Multiplex channel operator PVR Ltd on Monday announced a reduction in its consolidated after-tax loss to Rs 105.49 crore for the quarter ended March 31, 2022. The company had reported a net loss of Rs 289.12 crore during the period of the previous year.

PVR’s operating revenue jumped 196.68% to Rs 537.14 crore in the quarter under review from Rs 181.46 crore in the same quarter last year.

The consolidated total revenue during the reporting period stood at Rs 579.66 crore compared to Rs 263.26 crore in the prior year quarter, it added.

The company also said that during the quarter it added 15 screens at 3 properties and expects to open approximately 120-125 new screens in FY23.

“The company continues to maintain adequate levels of liquidity, with total available cash (including unused working capital lines) on the balance sheet exceeding Rs. 667 crores as of March 31, 2022,” it added.

“The COVID-19 situation across the country continued to negatively affect multiplexing operations and the film industry in general during the fourth quarter of FY22 as well.
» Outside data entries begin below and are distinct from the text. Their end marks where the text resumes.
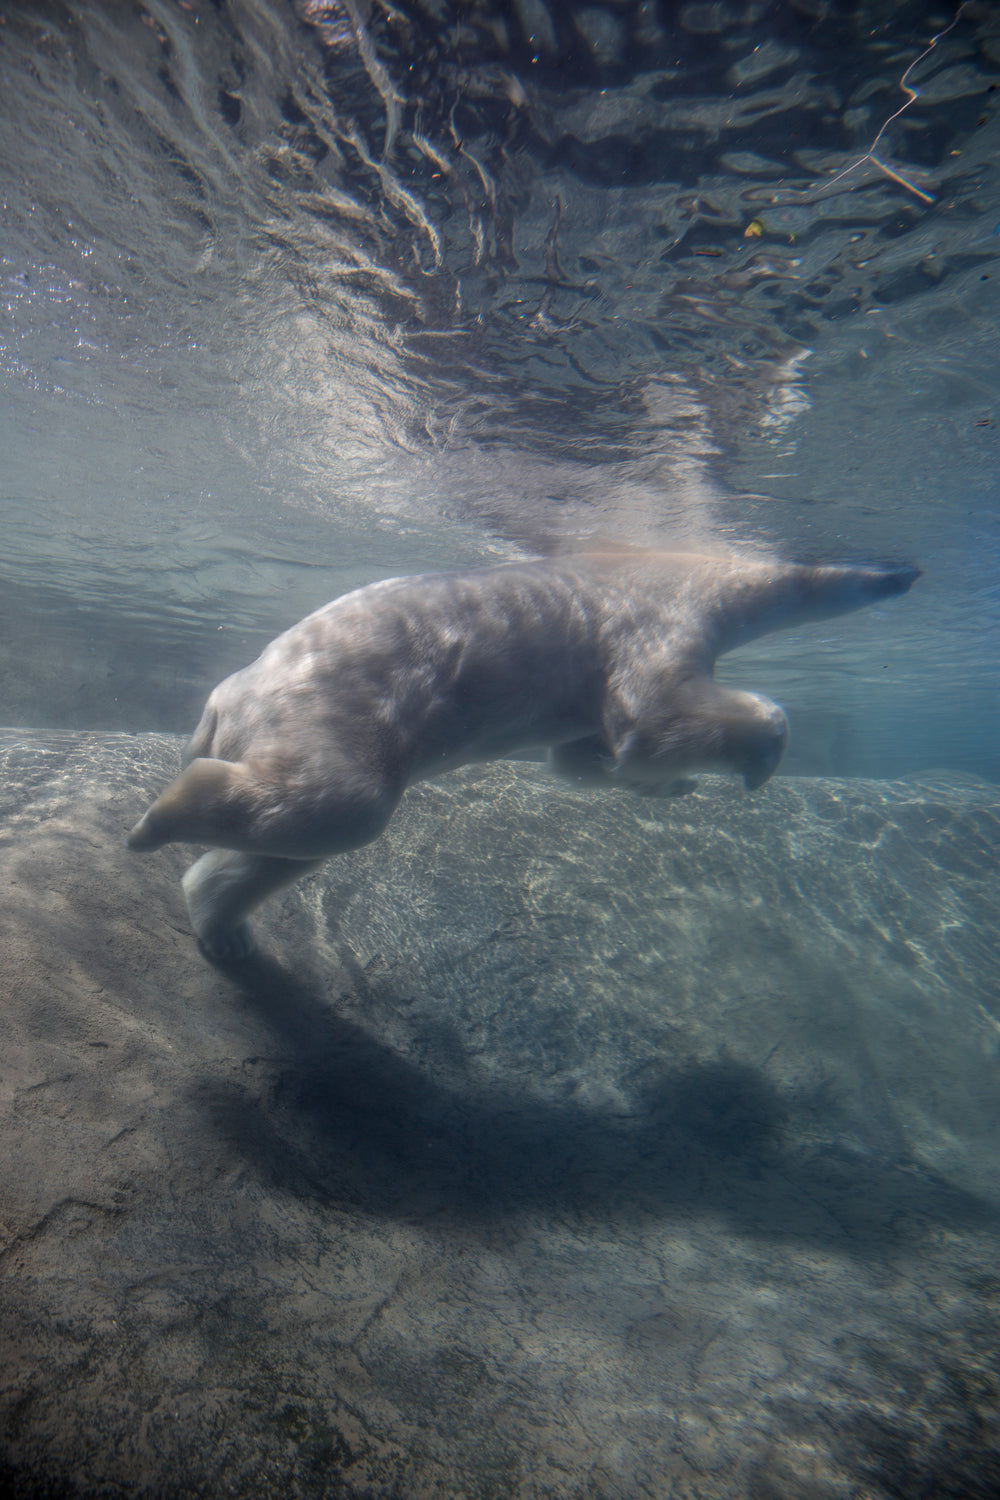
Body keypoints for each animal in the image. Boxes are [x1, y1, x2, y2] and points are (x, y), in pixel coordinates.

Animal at [127, 552, 923, 960]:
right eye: (869, 573)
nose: (907, 573)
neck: (687, 576)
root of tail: (222, 703)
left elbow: (587, 757)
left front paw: (675, 789)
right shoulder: (655, 629)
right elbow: (652, 724)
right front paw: (764, 746)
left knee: (279, 849)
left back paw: (220, 924)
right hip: (329, 710)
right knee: (338, 806)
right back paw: (157, 821)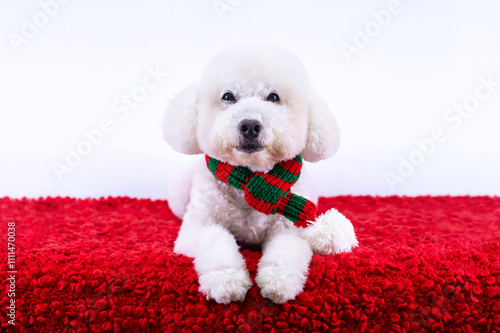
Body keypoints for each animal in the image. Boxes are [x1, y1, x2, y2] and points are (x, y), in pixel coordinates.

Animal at [163, 44, 356, 304]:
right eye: (228, 96)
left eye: (273, 97)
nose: (250, 126)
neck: (250, 180)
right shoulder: (196, 229)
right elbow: (214, 241)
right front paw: (227, 280)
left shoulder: (289, 228)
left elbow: (286, 250)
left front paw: (278, 281)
The third wave was the shortest compared to the previous two waves,” the company said in a regulatory filing.

He also added: “The majority of our properties were operational at the start of the fourth quarter (with the exception of Delhi and Haryana which were closed in January 2022) with various capacity restrictions but with limited or no content.

Restrictions on cinema operations started to ease from the 1st week of February 22 and by the first week of March 2022, all restrictions were eased. New content began hitting theaters in the second half of February 22 and March 2022 “saw a fabulous performance of films in theaters and a strong recovery in attendance,” he said. declared.

During the quarter, the PVR said it skillfully managed its operations and mitigated the impact of the third wave. “The strong rally in admissions in March along with the strong operating metrics clearly demonstrated the company’s robust business model and consumer affinity to return to theaters.”

“We have carried out an assessment of the relevance of going concern, asset impairment and other related aspects and we believe there is no impact on these. We believe that the pandemic may negatively impact the business in the near term, but the long-term drivers of the business are intact and we do not anticipate any material medium to long-term risks to the business,” he said. he adds.

Commenting on the results and performance, Ajay Bijli, Chief Executive Officer of PVR Ltd, said: “Our belief in the industry’s ability to rebound quickly has been confirmed by this quarter’s results. Over 90 lac admissions to the month of March and a great content pipeline for the next few quarters tell us that the best is yet to come. I am confident that this year can be the best year this industry has ever seen. We are doubling our investments and if all goes as expected, this year we will break our own record for the most screens opened in one year in India.”

“I am extremely positive about the impending merger with INOX which will give the combined entity additional firepower to invest and innovate in delivering a world class viewing experience to our discerning audience,” he said. added.

Shares of PVR traded down 0.46% to 1,693 rupees apiece on Monday on BSE in late trades.